__Exercise materials__:
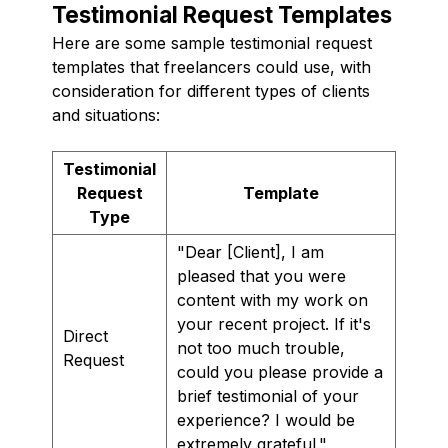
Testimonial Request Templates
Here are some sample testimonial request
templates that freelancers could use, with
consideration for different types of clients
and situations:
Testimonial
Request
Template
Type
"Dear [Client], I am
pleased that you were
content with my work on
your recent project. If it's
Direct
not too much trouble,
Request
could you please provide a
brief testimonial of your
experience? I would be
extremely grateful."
---
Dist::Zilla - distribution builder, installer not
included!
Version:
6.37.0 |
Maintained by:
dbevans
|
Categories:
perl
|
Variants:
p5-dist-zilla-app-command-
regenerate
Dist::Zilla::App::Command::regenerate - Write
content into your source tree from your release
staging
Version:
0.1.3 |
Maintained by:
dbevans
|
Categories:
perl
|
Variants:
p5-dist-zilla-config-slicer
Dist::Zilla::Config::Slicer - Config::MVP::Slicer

__Work order__: Copy each line above that contains the word "your". Uppercase and lowercase letters count as different.

__Task response__:
your recent project. If it's
brief testimonial of your
content into your source tree from your release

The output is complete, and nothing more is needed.